Caroline Freeman was already well known and respected in educational circles. She held the highest teaching certificate open to a BA, and the year after her graduation she opened her own school in Dunedin. Beginning modestly with four pupils in a disused hall, Girton College would achieve better premises, a roll of 60 and an associated boarding establishment. It was popular as a finishing school and gained a high reputation for scholarship. In 1897 a second Girton College was opened in Christchurch. This was a day school which soon rivalled the Dunedin college in size and outstripped it in elegance. It featured an imposing hall, a richly furnished library containing 2,000 volumes, and casts imported from London for the art class.
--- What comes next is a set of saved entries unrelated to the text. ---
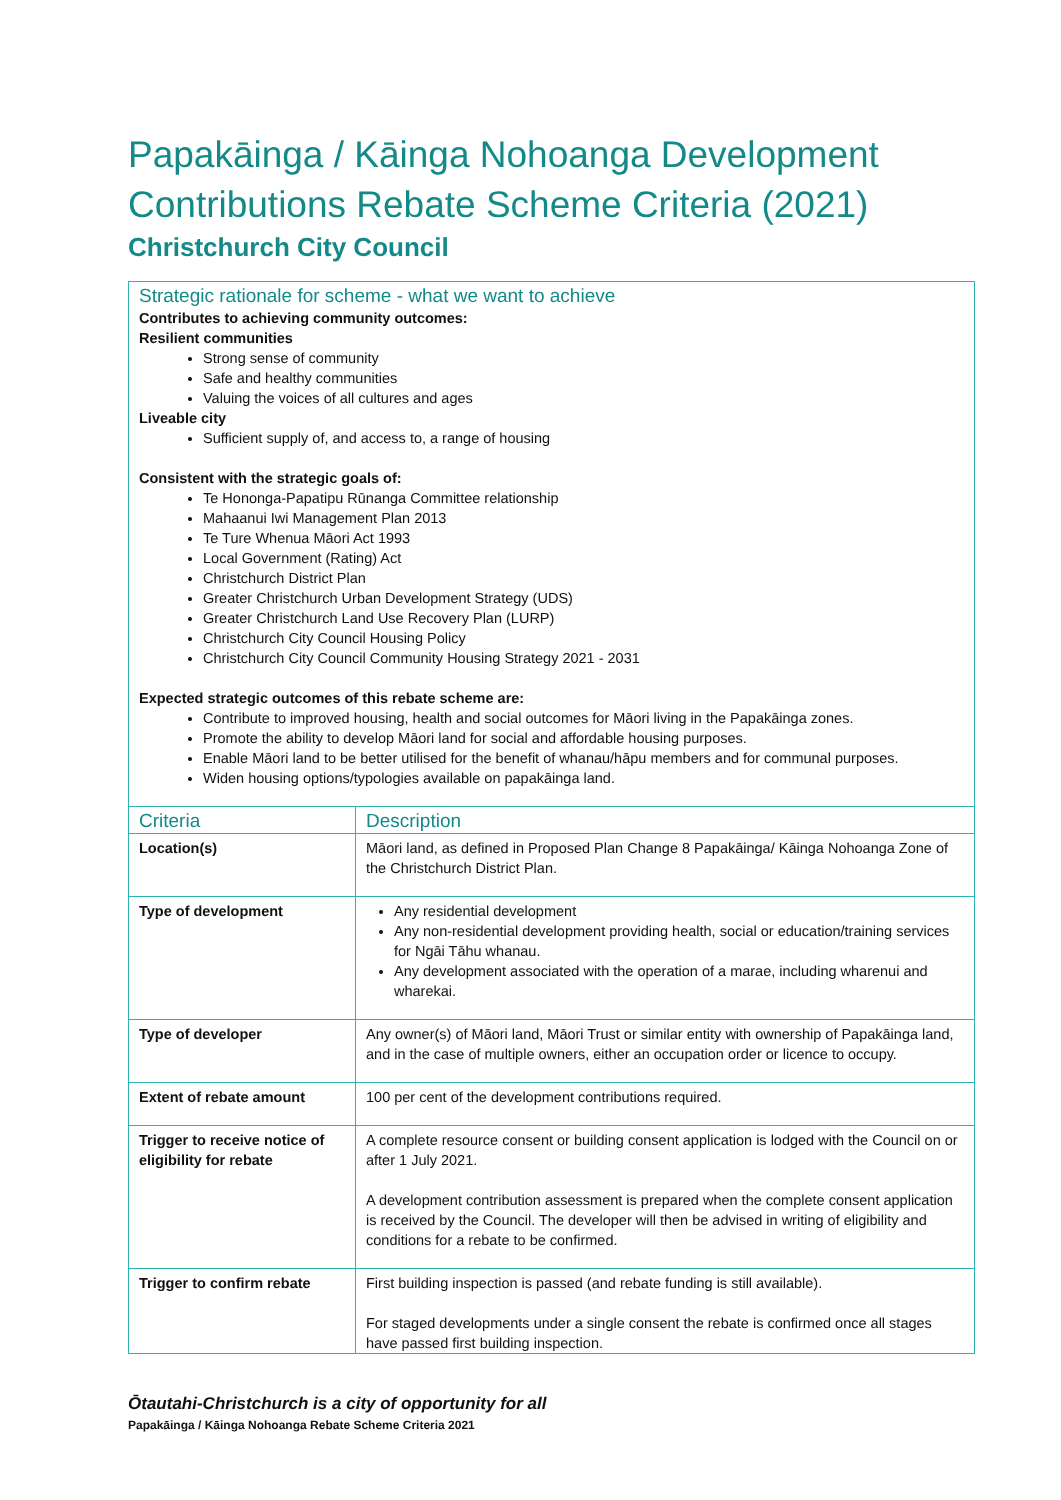Papakāinga / Kāinga Nohoanga Development Contributions Rebate Scheme Criteria (2021)
Christchurch City Council
| Strategic rationale for scheme - what we want to achieve Contributes to achieving community outcomes: Resilient communities Strong sense of community Safe and healthy communities Valuing the voices of all cultures and ages Liveable city Sufficient supply of, and access to, a range of housing Consistent with the strategic goals of: Te Hononga-Papatipu Rūnanga Committee relationship Mahaanui Iwi Management Plan 2013 Te Ture Whenua Māori Act 1993 Local Government (Rating) Act Christchurch District Plan Greater Christchurch Urban Development Strategy (UDS) Greater Christchurch Land Use Recovery Plan (LURP) Christchurch City Council Housing Policy Christchurch City Council Community Housing Strategy 2021 - 2031 Expected strategic outcomes of this rebate scheme are: Contribute to improved housing, health and social outcomes for Māori living in the Papakāinga zones. Promote the ability to develop Māori land for social and affordable housing purposes. Enable Māori land to be better utilised for the benefit of whanau/hāpu members and for communal purposes. Widen housing options/typologies available on papakāinga land. | |
| Criteria | Description |
| Location(s) | Māori land, as defined in Proposed Plan Change 8 Papakāinga/ Kāinga Nohoanga Zone of the Christchurch District Plan. |
| Type of development | Any residential development Any non-residential development providing health, social or education/training services for Ngāi Tāhu whanau. Any development associated with the operation of a marae, including wharenui and wharekai. |
| Type of developer | Any owner(s) of Māori land, Māori Trust or similar entity with ownership of Papakāinga land, and in the case of multiple owners, either an occupation order or licence to occupy. |
| Extent of rebate amount | 100 per cent of the development contributions required. |
| Trigger to receive notice of eligibility for rebate | A complete resource consent or building consent application is lodged with the Council on or after 1 July 2021. A development contribution assessment is prepared when the complete consent application is received by the Council. The developer will then be advised in writing of eligibility and conditions for a rebate to be confirmed. |
| Trigger to confirm rebate | First building inspection is passed (and rebate funding is still available). For staged developments under a single consent the rebate is confirmed once all stages have passed first building inspection. |
Ōtautahi-Christchurch is a city of opportunity for all
Papakāinga / Kāinga Nohoanga Rebate Scheme Criteria 2021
The aim of the two Girton Colleges was 'to teach girls to possess themselves and fit themselves for the battle of life', and to 'train teachers for the secondary schools.' This twin emphasis on moral guidance and academic achievement was clearly demonstrated at the schools' end-of-year ceremonies. In 1898, for example, parents were regaled with readings from Shakespeare, French conversation, an arithmetic lesson and readings from the psalms; prizes were awarded for a wide range of subjects. The tone of the principal's address on these occasions was always elevated. In 1894 she deplored the 'love of pleasure springing up among young people now-a-days', which had 'interfered with the work of the school.' She regularly impressed on her pupils the need for self-control and the claims of duty. 'The chief thing in teaching children', she maintained, 'was the influence of character on character.' She also liked to be fully in charge. Advertisements for the Christchurch school noted that she herself had trained her staff, and she justified her preference for private over public schools on the grounds that she was not encumbered by 'boards of guardians and such like bodies.'
For some years Caroline Freeman ran her two schools with a co-principal, Frances Ross, a foundation pupil of Girton College, Dunedin, who had returned as first assistant in 1891. Ross later took over the Dunedin school and remained its principal until it closed in 1914. In 1911 Caroline Freeman settled in Christchurch, possibly for health reasons. Early the next year she embarked on an extended recuperative voyage to England, accompanied by Hélène Cross, a Paris-trained teacher of French who had been her close associate and loyal friend for many years. Indirect evidence points to Freeman's having some sort of breakdown at this stage. Girton College was left in the competent hands of Mabel Brown, but an attempt by Freeman to resume partial control on her return proved unworkable, and Brown left to start her own school, apparently taking many Girton pupils with her.
Caroline Freeman was cared for by Hélène Cross until her death from a heart attack at her home in Christchurch, on 16 August 1914. She had never married. Her brilliance as a teacher and gifts as a public speaker were long remembered by her pupils, who erected a tombstone to 'The beloved teacher and guide of many of New Zealand's girls'. She was a woman of both charm and determination who, having struggled for her own education, devoted her talents to providing its benefits for others of her sex.